Samstag, 23. Juli 2016

München den 22.07.2016

München den 22.07.2016
Dieser Tag war für München, bayrische Landeshauptstadt, etwas außergewöhnlich, denn in den Nachmittagsstunden kam die Meldung herein, dass es am Olympia-Park eine Schießerei gegeben hat, ein Täter hätte dort von einer Schusswaffe Gebrauch gemacht. Im Fernsehen konnte man eine Menge von Polizeiwagen in Blaulicht sehen und viele Polizisten waren dort in Bewegung, aber etwas Genaues wusste keiner. Dann kamen noch Meldungen herein, dass auch am Stachus in München geschossen worden sei, und so ging man schon von mehreren Tätern aus, und schon entstand das Bild eines Terroranschlages durch den „IS“, was natürlich selbstverständlich war, denn zur Zeit gibt es häufiger Anschläge in Europa.
An diesem Tage dauerten die Nachrichtensendungen länger als sonst, denn es wurde laufend von München berichtet. Oft änderten sich Meldungen, aber im laufe der Zeit stellte sich heraus, dass es nur eine Schießerei in München gegeben hatte, und die anderen Meldungen seien alle falsch gewesen.

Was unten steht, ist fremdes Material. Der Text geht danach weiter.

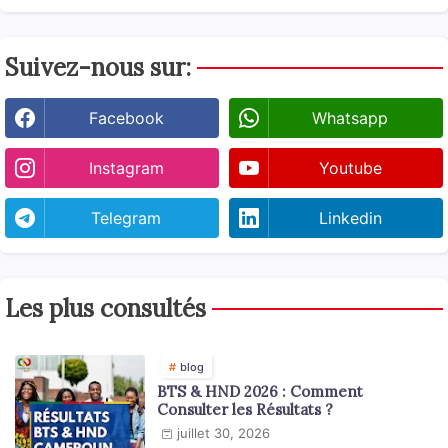
Suivez-nous sur:
Facebook
Whatsapp
Instagram
Youtube
Telegram
Linkedin
Les plus consultés
blog
BTS & HND 2026 : Comment
Consulter les Résultats ?
juillet 30, 2026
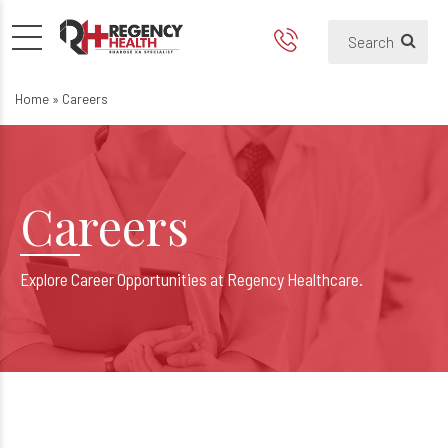
Careers
Home
»
Careers
Careers
Explore Career Opportunities at Regency Healthcare.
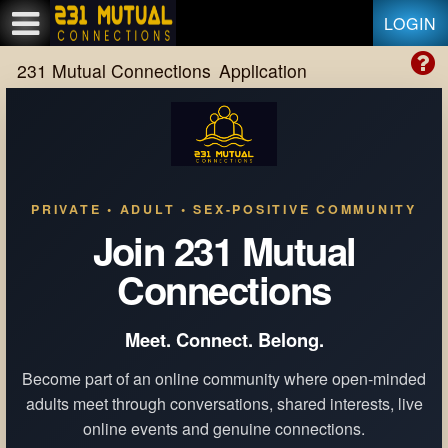
Test a string.
LOGIN
231 Mutual Connections
Application
PRIVATE • ADULT • SEX-POSITIVE COMMUNITY
Join 231 Mutual
Connections
Meet. Connect. Belong.
Become part of an online community where open-minded
adults meet through conversations, shared interests, live
online events and genuine connections.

Der nächste Tag, der 23.07.2016, brachte dann endgültig die Gewissheit, dass es nur ein Täter war, und auch die Gewissheit, dass er 9 Menschen getötet hatte und sich selbst, Von diesen Menschen waren sieben Minderjährige also 14-jährige und 15-jährige Opfer, ein 21-jähriger und ein 45-jähriger. Der Täter selbst soll 18 Jahre alt gewesen sein. Der Täter hat sich nach Aussagen der Polizei selbst in den Kopf geschossen haben, und es war ein normaler Amoklauf eines jungen Menschen.
Das war die Bilanz des Nachmittags und des Amoklaufes. Was soll man dazu sagen? Eigentlich kann man nichts mehr sagen, außer dass man dieses Geschehen verabscheut und tief bedauert, aber für alle Opfer auch für den Täter, denn er ist auch ein Opfer, ein Opfer seiner Krankheit.
Hier erkennt man deutlich, dass man in diesem Fall im Vorfeld nichts erkennt, was später geschehen kann. Man sitzt mit dem Täter zusammen, trinkt Kaffee oder Tee, der zukünftige Täter erzählt einem noch, wie schön die gebrauchte Unterhose einer Frau riecht, und paar Minuten später beginnt er mit seinem Amoklauf, man selbst ist dann nur noch fassungslos.
Hinter diesem Amoklauf steckt kein Terroranschlag des „IS“, obwohl der Täter ein Moslem ist, aber mit einer religiös-motivierte Aktion hat diese Tat nichts zu tun. Jetzt steht nur ein kranker junger Mann im Visier der polizeilichen Ermittlung, wenn er sich nicht selbst getötet hätte, dann wäre er vermutlich in die Psychiatrie gekommen, weil er vermutlich nicht schuldfähig war, aber das ist das Leben und oft spielt uns das Leben einen Streich, aber diesmal mit zehn Toten und einen Schock, denn wir alle nicht so schnell vergessen werden.